When your friend cheats, staying neutral might feel like the easiest option. It avoids confrontation, preserves the status quo, and spares you the discomfort of getting involved. But ethical responsibility demands more than passive silence. But what feels like the middle ground often isn’t as neutral as we’d like to believe. Sometimes, the ethical choice requires us to step outside our comfort zones, even when it means risking friendships we value. Integrity means acting even when it’s inconvenient, especially when someone else is being hurt.
To refrain from acting is an act in itself
When you know someone is being deceived and choose to say nothing, you’re not remaining neutral – you’re actively enabling the deception.
Don’t think about it in terms of choosing a side, or going against your friend. It’s about recognising that someone is being lied to in one of the cruelest fashions, and asking yourself whether you can live with enabling that deception. It’s easy to forget that your silence could lead to the victim being left with a venereal disease, or get married to a cheater under false impressions.
The fairness principle is straightforward: everyone deserves to make informed decisions about their relationships. When we withhold crucial information, we’re essentially deciding that the cheater’s comfort matters more than the betrayed partner’s right to truth. That’s not neutrality – that’s taking a side whilst pretending we haven’t. Imagine if someone knew your partner was cheating but decided your feelings weren’t their responsibility. How would that sit with you?
“Do unto others as you would have them do unto you”
The moral thing to do is inform the betrayed partner after verifying the facts. You owe them the truth more than you owe your friend their secret.
When “loyalty” becomes complicity
If you’ve been on the receiving end of infidelity, you know that discovering mutual friends knew but said nothing can feel like a second betrayal. This reaction isn’t unreasonable or dramatic – it’s a completely understandable response to what is akin to abandonment when you needed support most.
Research on emotional validation shows that feeling heard and acknowledged is fundamental to healing from betrayal. When friends stay silent, it can compound the original trauma by making victims feel isolated and questioning their own judgment. Anger about friends who chose “neutrality” isn’t petty – it’s a natural response to feeling let down by people you trusted to care about your wellbeing
What does staying silent make you?
There’s also the uncomfortable truth that the company you keep shapes who you are. Social influence is the process by which individuals adapt their opinion, revise their beliefs, or change their behaviour as a result of social interactions with other people. This is far more insidious, that when you regularly excuse or tolerate harmful behaviour, your standards start to slip too.
True friendship sometimes involves holding people accountable rather than simply offering unconditional support for destructive behaviour.
-=-=-=-=-
Answer from the text on a friend's cheating:
(a) What should be done before the betrayed partner is told?
(b) What two outcomes for the victim does the text say silence could lead to?
(c) How does the text define social influence?
The data after this point is separate material with no connection to the text.

PROVIDED DATA -
-=-=-=-=-
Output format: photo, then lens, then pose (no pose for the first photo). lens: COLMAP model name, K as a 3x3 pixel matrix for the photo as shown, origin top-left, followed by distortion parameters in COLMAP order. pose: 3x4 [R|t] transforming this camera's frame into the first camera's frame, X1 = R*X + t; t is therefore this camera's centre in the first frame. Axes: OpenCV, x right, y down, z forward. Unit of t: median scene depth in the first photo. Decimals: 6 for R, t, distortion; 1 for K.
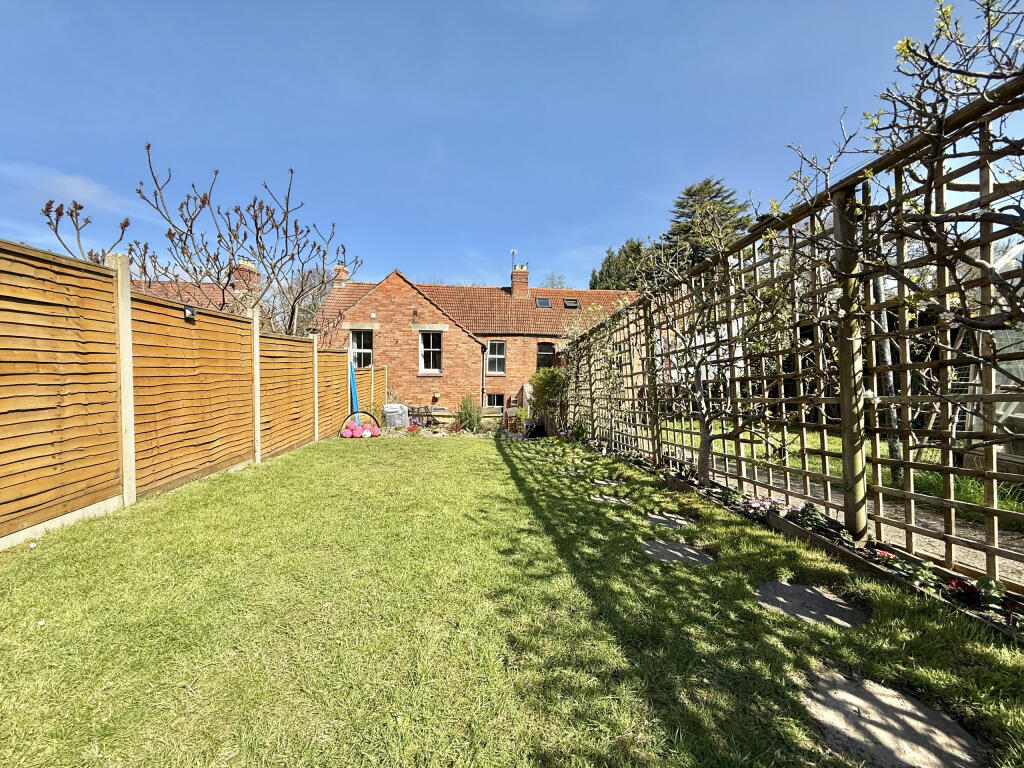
lens RADIAL K [[411.3, 0, 512.0], [0, 411.3, 384.0], [0, 0, 1]] dist [-0.000679, -0.000208]
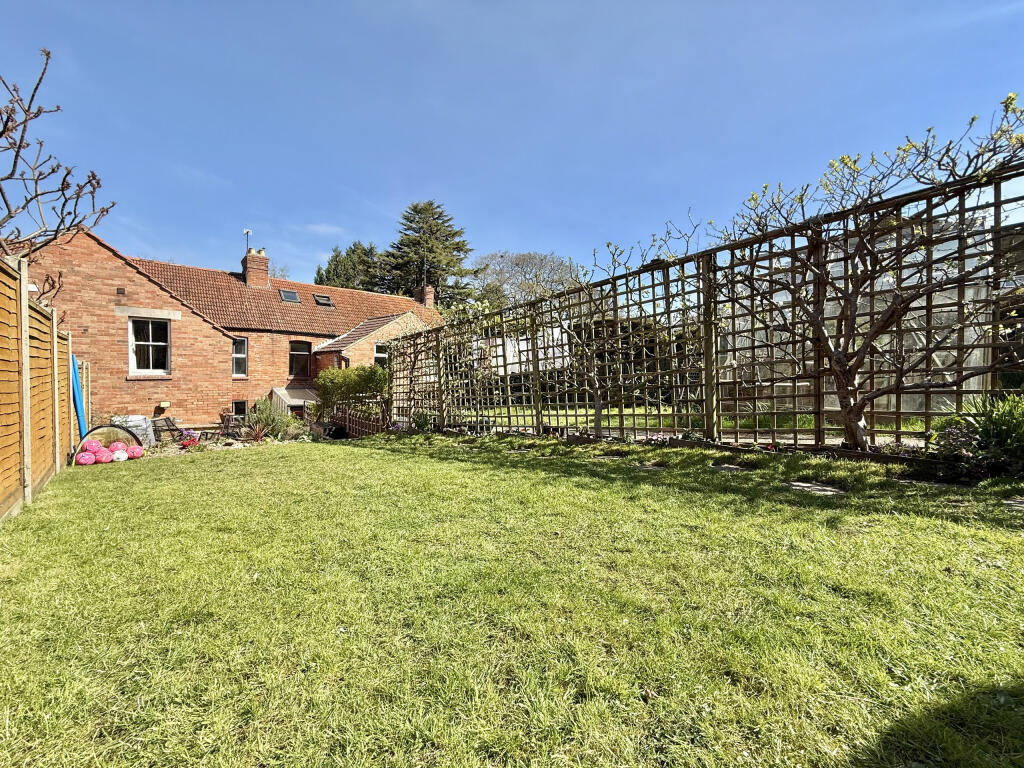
-=-=-=-=-
OUTPUT FOR THIS TASK -
(a) The facts should be verified.
(b) The victim could be left with a venereal disease, or could marry a cheater under false impressions.
(c) It is the process by which individuals adapt their opinion, revise their beliefs, or change their behavior as a result of social interactions with other people.